Cuentan estos días los periódicos que, en la localidad vallisoletana de Peñafiel, hay carteros amenazados por dejar en el buzón las cartas que les llegan a un puñado de vecinos conflictivos. La noticia no cuenta mucho más y uno divaga qué razones puede haber para tomarla con la empleada de Correos. Puede que los agresores sean bárbaros del progresismo radical, de ese ansia inmadura por avanzar destruyendo todo lo heredado, y que vean a los carteros como los últimos neoluditas que desafían al progreso entregando en mano y papel lo que podría llegar de inmediato a través de pantallas de ceros y unos.
Puede, también, que estos maleducados ciudadanos estén siendo contaminados de más por esa corriente tan extendida que confunde mensaje y mensajero. A las bocacartas con solapa de metal de los buzones ya no llegan misivas de amor, ni aventuras de familiares haciendo las Américas, ni invitaciones de amigos lejanos, ni fotografías para guardar entre los libros, ni postales de los nietos de vacaciones. Solo llegan notificaciones de la Agencia Tributaria, citaciones judiciales o multas de tráfico. Es una desgracia para el cartero haber perdido la esperanza de repartir felicidad. No le sumen más agravios.
Bien sabemos los periodistas a qué se refieren. Este señalamiento del cartero por entregar malas noticias sería similar al que acostumbran los políticos con los periodistas, a los que hacen responsables de los hechos y las palabras. La culpa es del periodista por contarlo, igual que para los salvajes de esa zona de Peñafiel es del cartero por entregarlo. Tan infantil y simplón. Si es que fuera esa la razón del acoso.

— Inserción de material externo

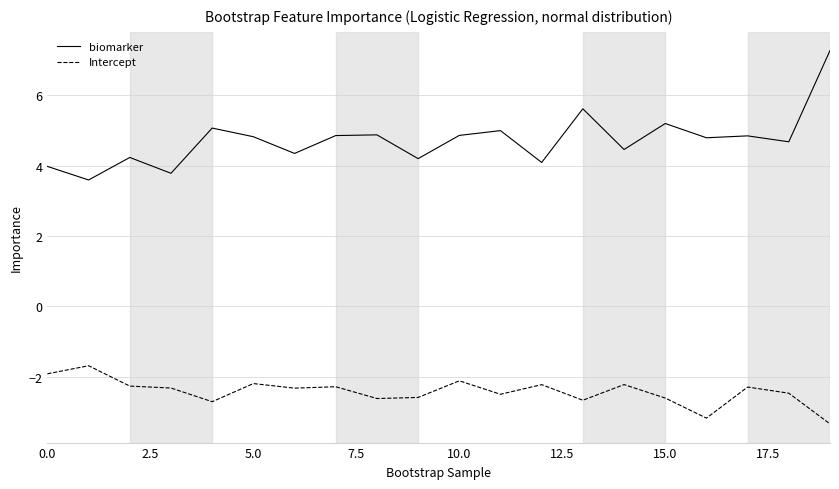

True or false: biomarker and Intercept intersect in this chart.

False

Apuntan, sin embargo, las noticias a que la furia de los agresivos vecinos es que las cartas les llegan tarde. Y es posible que ahora toda carta llegue a destiempo. Eso no se lo niego. “No llegan cartas desde hace tiempo, creo que voy a matar al cartero”, cantaba Pereza. Pero resulta inútil intentar vencer con violencia al tiempo.